Une folle habitant la maison de Sénèque, frappée de cécité, croyait que c’était la maison qui était devenue obscure ; réflexion de ce philosophe sur ce que les hommes ressemblent à cette folle, attribuant leurs vices à d’autres causes qu’à eux-mêmes. — Ajoutons à ce propos ; comme s’y rattachant, l’histoire suivante contée par Sénèque dans une de ses lettres : « Tu sais, dit-il, en écrivant à Lucilius, qu’Harpasté, la folle de ma fenime, est, par héritage, demeurée à ma charge ; j’eusse préféré qu’il en fût autrement, les monstres n’étant pas de mon goût, d’autant que lorsqu’il me prend envie de rire d’un fou, je n’ai guère à aller loin, je ris de moi-même. Cette folle a subitement perdu la vue. Ce que je te conte là est extraordinaire, c’est cependant vrai elle ne sent pas qu’elle est devenue aveugle, et elle tourmente constamment la femme chargée de son service, pour qu’elle l’emmène, parce que, dit-elle, ma maison est obscure.
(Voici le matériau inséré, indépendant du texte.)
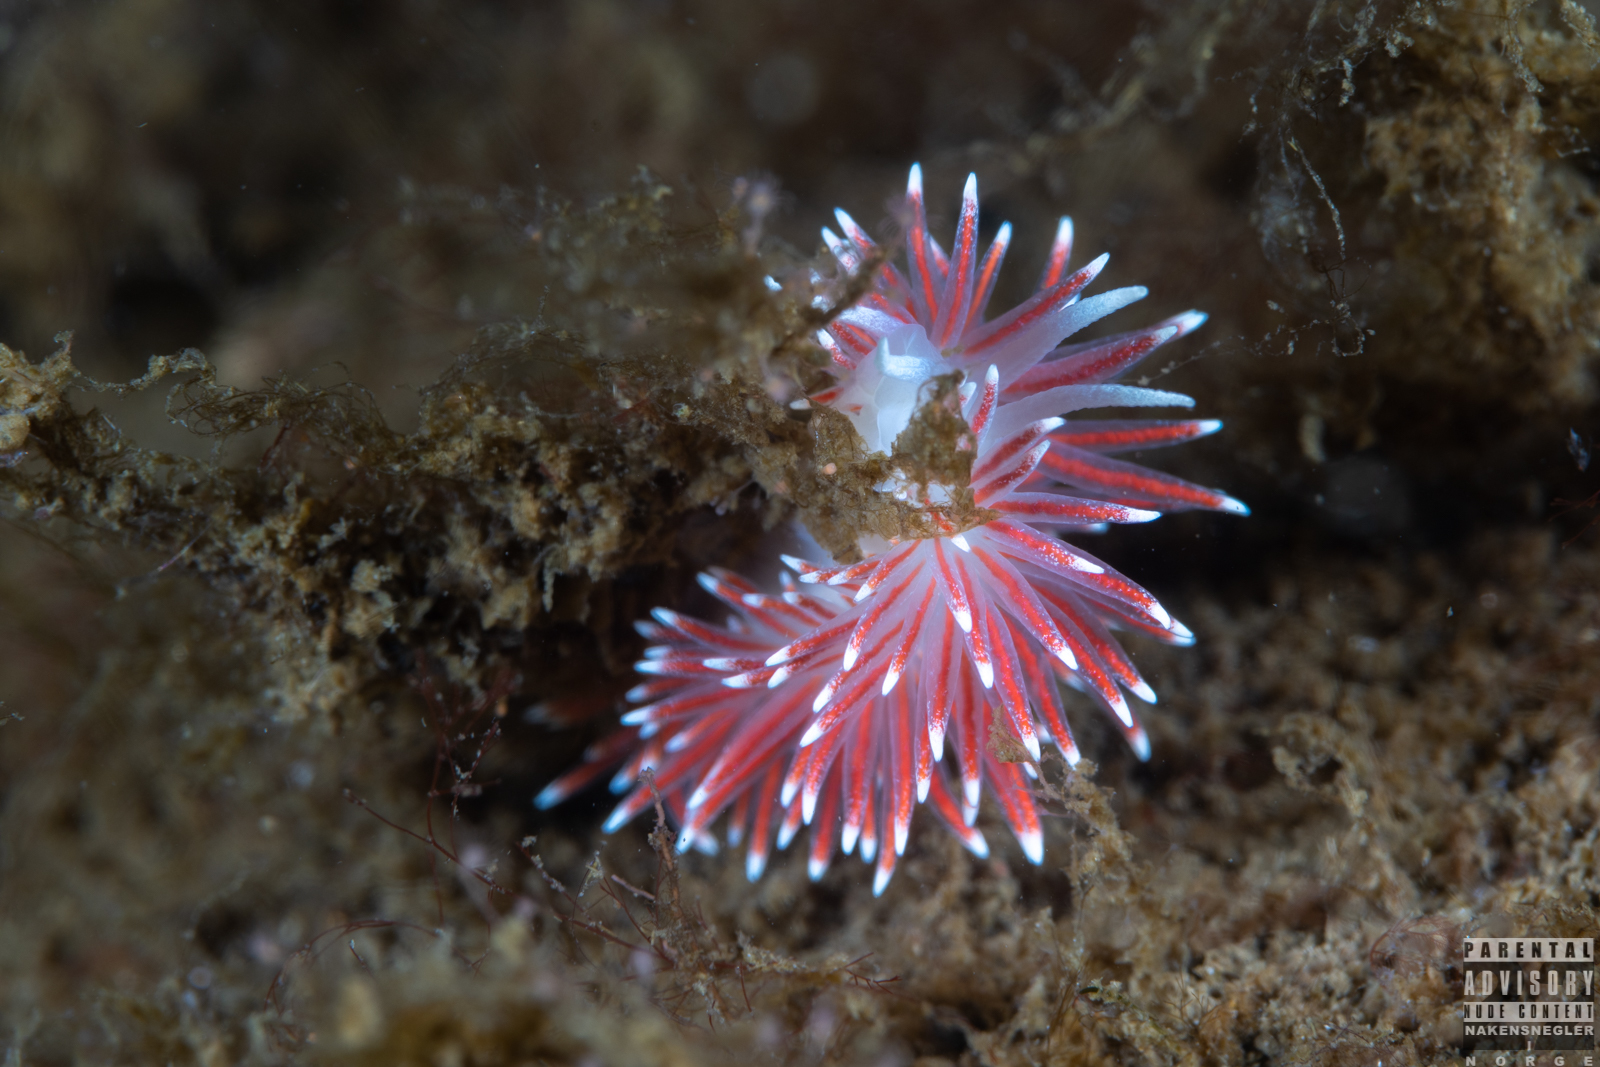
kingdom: Animalia
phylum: Mollusca
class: Gastropoda
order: Nudibranchia
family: Flabellinidae
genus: Carronella
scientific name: Carronella pellucida
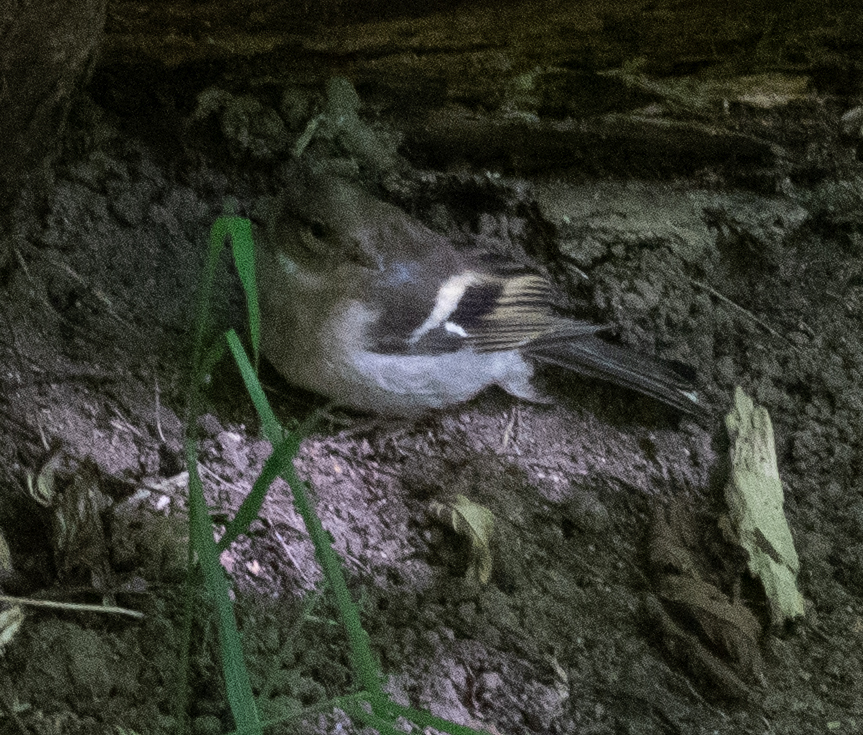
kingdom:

Ce qui nous prête à rire chez elle, est précisément, tu peux m’en croire, ce qui advient chez chacun de nous : nul ne s’aperçoit qu’il est avare, nul qu’il est envieux ; encore les aveugles demandent-ils un guide ; nous, c’est de nous-mêmes que nous nous enfonçons dans nos erreurs. Je ne suis pas ambitieux, disons-nous, mais, à Rome, on ne saurait vivre autrement ; je ne suis pas porté au luxe, mais le séjour à la ville réclame une grande dépense ; ce n’est pas ma faute si je suis colère, si je n’ai pas encore un train de vie bien réglé, c’est ma jeunesse qui en est cause. Ne cherchons pas notre mal en dehors de nous, il est en nous ; il est enraciné dans nos entrailles ; mais, par cela même que nous ne nous sentons pas malades, notre guérison est plus difficile. Si nous ne nous y prenons de bonne heure pour nous soigner, quand aurons-nous fini de panser tant de plaies, de parer à tant de maux ? Et cependant nous avons à notre portée ce médicament si doux, qu’est la philosophie ; des autres, on n’en ressent l’effet bienfaisant qu’après la guérison ; celui-ci est agréable et guérit tout à la fois. » Voilà ce que dit Sénèque, cela m’a entraîné hors de mon sujet, mais nous gagnons au change.